Pat Barker Quotes
Born: May 8, 1943
Pat Barker, a master of the human heart, explores love not as a fleeting emotion but as the profound architecture of connection. Her work delves into the raw, unvarnished spaces where intimacy meets vulnerability, revealing how bonds are forged in the crucible of shared experience. Barker’s philosophy asserts that true love is an act of courageous presence—a quiet resilience in the face of life’s fractures. Her quotes resonate because they strip away sentimentality, offering instead a stark, tender truth: that we are all seeking, and worthy of, a deep, sustaining touch. She reminds us that connection is our most essential survival instinct.
Pat Barker Quotes (10)
"Fiction should be about moral dilemmas that are so bloody difficult that the author doesn't know the answer."
— Pat Barker"Culturally, the First World War is the war that stands in for other wars."
— Pat Barker"I wanted to be a novelist from a very early age - 11 or 12 - but I don't think I ever thought I would write historical fiction. I never thought I might write academic history because I simply wasn't good enough!"
— Pat Barker"'Undertones of War' by Edmund Blunden seems to get less attention than the memoirs of Siegfried Sassoon and Robert Graves, but it is a great book."
— Pat Barker"Being a writer is a poverty trap. I mean, it's a terrible profession."
— Pat Barker"What I hate in fiction is when the author knows better than the characters what they should do."

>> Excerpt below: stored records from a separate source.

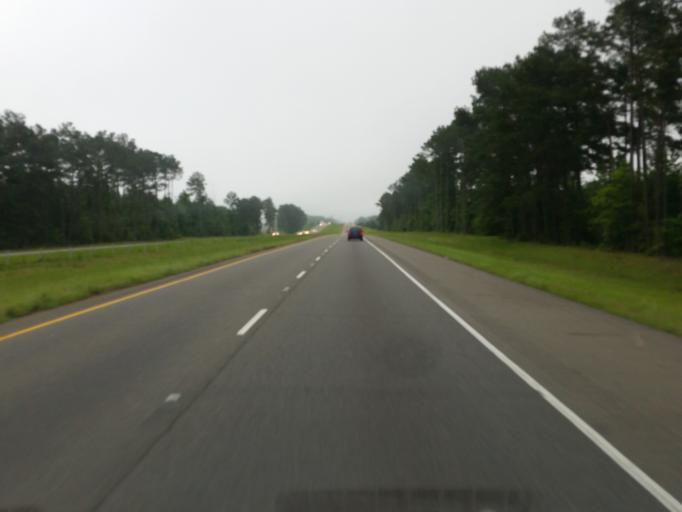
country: US
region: Louisiana
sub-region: Webster Parish
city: Sibley
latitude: 32.5818
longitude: -93.4002
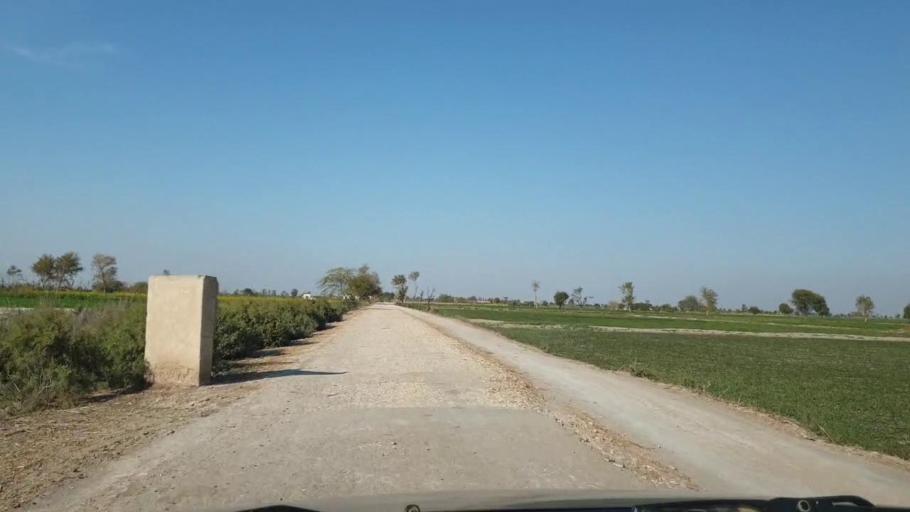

— Pat Barker"That balance between involvement and detachment is what novelists do. It's the ideal relationship between a novelist and a character, I think, total involvement and identity and empathy, stopping short of being autobiographical - in my case, anyway - but also quite detached."
— Pat Barker"My grandmother's first husband was a spiritualist medium. What fascinates me about that is the balance between conviction and sincerity and trickery, which is also something that novelists are very familiar with."
— Pat Barker"I didn't belong to the sort of family where the children's classics were laid on. I went to the public library and read everything I could get my hands on."
— Pat Barker"When I'm writing the first draft, I'm writing in a very slovenly way: anything to get the outline of the story on paper."